Work to be completed: Across the whole listing, copy out every line that includes the string "móviles".

Data records:
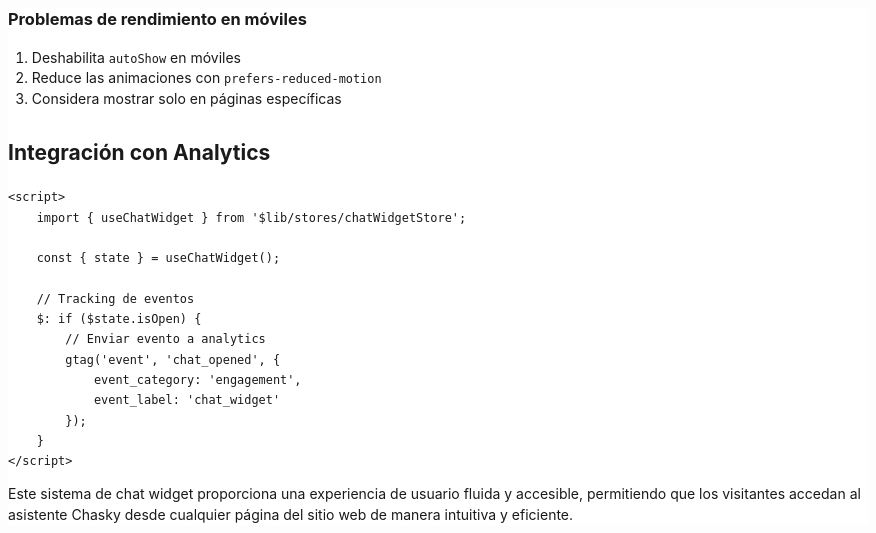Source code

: ### Problemas de rendimiento en móviles

1. Deshabilita `autoShow` en móviles
2. Reduce las animaciones con `prefers-reduced-motion`
3. Considera mostrar solo en páginas específicas

## Integración con Analytics

```svelte
<script>
	import { useChatWidget } from '$lib/stores/chatWidgetStore';

	const { state } = useChatWidget();

	// Tracking de eventos
	$: if ($state.isOpen) {
		// Enviar evento a analytics
		gtag('event', 'chat_opened', {
			event_category: 'engagement',
			event_label: 'chat_widget'
		});
	}
</script>
```

Este sistema de chat widget proporciona una experiencia de usuario fluida y accesible, permitiendo que los visitantes accedan al asistente Chasky desde cualquier página del sitio web de manera intuitiva y eficiente.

The completed task:
: ### Problemas de rendimiento en móviles
1. Deshabilita `autoShow` en móviles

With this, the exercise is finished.